Change directory to src/ and run the script with a mandatory MD5 hash value and optional parameters:

(queue) $ cd src/
(queue) $ python async_queues.py a9d1cbf71942327e98b40cf5ef38a960 -m 6 -w 4

Parameters:

Short Name Long Name Value
-m --max-length number
-w --num-workers number

The maximum length determines the maximum number of characters in a text to guess.
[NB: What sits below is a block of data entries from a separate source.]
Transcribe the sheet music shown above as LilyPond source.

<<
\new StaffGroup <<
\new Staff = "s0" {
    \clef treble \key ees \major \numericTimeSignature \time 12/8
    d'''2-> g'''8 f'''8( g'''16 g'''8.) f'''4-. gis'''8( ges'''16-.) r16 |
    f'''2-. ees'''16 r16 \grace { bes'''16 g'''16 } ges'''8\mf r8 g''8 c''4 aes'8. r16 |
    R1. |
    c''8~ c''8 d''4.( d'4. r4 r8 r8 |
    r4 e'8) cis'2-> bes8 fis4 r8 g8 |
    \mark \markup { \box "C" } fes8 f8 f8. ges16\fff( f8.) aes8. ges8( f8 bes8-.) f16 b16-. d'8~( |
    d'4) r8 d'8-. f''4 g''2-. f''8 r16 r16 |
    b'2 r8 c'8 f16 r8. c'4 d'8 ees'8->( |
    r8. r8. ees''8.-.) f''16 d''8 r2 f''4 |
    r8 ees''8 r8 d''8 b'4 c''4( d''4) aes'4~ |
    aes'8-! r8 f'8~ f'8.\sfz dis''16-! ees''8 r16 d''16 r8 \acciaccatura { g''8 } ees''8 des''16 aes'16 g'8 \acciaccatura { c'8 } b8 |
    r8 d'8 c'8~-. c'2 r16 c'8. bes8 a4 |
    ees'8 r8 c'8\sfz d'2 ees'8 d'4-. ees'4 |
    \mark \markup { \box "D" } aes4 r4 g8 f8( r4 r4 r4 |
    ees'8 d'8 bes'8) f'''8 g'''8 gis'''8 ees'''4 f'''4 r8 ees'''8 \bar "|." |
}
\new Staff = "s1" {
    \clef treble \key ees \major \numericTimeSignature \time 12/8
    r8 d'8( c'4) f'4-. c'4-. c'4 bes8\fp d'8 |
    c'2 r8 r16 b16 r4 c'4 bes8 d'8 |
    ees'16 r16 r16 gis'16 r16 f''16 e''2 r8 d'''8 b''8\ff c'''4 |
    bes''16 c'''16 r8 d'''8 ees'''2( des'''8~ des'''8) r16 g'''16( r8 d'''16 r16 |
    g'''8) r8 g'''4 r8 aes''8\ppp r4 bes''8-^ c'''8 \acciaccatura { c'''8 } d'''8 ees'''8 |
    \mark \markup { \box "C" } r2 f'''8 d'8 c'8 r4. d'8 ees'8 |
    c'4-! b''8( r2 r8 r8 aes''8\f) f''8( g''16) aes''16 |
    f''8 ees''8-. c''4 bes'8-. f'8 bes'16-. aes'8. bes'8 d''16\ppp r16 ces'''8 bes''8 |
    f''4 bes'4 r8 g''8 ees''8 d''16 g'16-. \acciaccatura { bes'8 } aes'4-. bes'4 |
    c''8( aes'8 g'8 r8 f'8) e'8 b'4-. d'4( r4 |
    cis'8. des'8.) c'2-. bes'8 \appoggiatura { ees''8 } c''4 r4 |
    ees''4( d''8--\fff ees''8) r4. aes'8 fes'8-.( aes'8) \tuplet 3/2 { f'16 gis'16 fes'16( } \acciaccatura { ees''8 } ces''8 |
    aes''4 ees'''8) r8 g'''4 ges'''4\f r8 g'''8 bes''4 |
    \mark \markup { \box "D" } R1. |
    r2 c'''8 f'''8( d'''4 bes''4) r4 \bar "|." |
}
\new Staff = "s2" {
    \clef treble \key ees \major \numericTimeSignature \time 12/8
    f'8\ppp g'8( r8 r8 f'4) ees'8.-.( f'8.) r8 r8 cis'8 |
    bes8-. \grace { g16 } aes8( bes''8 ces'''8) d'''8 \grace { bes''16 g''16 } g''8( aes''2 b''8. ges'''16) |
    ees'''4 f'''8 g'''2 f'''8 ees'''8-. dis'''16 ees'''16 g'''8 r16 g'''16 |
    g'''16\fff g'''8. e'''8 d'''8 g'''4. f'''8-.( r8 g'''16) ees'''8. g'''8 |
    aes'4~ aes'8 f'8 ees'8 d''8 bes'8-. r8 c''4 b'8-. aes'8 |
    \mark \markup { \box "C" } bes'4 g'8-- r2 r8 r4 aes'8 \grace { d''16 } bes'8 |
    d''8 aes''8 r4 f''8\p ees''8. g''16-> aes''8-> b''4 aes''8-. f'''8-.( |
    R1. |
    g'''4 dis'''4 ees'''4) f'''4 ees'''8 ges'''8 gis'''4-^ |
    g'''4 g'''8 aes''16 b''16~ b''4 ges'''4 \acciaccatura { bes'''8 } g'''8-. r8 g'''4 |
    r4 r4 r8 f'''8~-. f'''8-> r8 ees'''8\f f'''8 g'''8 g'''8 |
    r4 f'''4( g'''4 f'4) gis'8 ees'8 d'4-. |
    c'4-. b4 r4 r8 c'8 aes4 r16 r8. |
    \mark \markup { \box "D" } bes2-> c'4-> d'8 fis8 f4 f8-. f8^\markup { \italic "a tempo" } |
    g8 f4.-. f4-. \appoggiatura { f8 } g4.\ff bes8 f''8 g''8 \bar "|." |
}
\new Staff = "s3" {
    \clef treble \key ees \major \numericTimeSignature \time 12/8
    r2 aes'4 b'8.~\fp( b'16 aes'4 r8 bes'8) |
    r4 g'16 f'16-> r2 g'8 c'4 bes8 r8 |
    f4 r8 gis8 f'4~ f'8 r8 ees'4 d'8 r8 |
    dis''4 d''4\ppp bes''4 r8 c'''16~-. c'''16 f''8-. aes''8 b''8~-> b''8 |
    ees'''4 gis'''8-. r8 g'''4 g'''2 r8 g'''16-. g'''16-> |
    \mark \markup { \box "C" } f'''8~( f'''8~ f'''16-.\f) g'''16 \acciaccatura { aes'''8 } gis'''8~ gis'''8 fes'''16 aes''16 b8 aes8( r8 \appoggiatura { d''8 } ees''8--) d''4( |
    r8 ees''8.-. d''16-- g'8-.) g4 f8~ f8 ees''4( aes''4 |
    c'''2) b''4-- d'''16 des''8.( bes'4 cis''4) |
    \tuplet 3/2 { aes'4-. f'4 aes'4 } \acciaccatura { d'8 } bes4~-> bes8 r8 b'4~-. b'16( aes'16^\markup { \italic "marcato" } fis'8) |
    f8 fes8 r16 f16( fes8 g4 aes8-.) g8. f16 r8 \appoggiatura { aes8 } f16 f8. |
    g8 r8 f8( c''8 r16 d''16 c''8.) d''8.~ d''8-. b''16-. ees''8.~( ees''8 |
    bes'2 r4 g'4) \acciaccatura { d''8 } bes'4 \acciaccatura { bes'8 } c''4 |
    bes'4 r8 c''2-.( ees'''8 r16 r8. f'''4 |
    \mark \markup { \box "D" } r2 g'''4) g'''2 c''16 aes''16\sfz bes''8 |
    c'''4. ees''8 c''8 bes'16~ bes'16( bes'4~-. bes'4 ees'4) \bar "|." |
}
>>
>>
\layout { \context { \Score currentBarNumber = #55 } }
If you skip the number of workers, then the script will create as many of them as the number of CPU cores detected.

Message Brokers

RabbitMQ

Start a RabbitMQ broker with Docker:

$ docker run -it --rm --name rabbitmq -p 5672:5672 rabbitmq

Open separate terminal windows, activate your virtual environment, change directory to message_brokers/rabbitmq/, and run your producer and consumer scripts:

(queue) $ cd message_brokers/rabbitmq/
(queue) $ python producer.py
(queue) $ python consumer.py

You can have as many producers and consumers as you like.

Redis

Start a Redis server with Docker:

$ docker run -it --rm --name redis -p 6379:6379 redis

Open separate terminal windows, activate your virtual environment, change directory to message_brokers/redis/, and run your publisher and subscriber scripts:

(queue) $ cd message_brokers/redis/
(queue) $ python publisher.py
(queue) $ python subscriber.py

You can have as many publishers and subscribers as you like.

Apache Kafka

Change directory to message_brokers/kafka/ and start an Apache Kafka cluster with Docker Compose:

$ cd message_brokers/kafka/
$ docker-compose up

Open separate terminal windows, activate your virtual environment, change directory to message_brokers/kafka/, and run your producer and consumer scripts:

(queue) $ cd message_brokers/kafka/
(queue) $ python producer.py
(queue) $ python consumer.py

You can have as many producers and consumers as you like.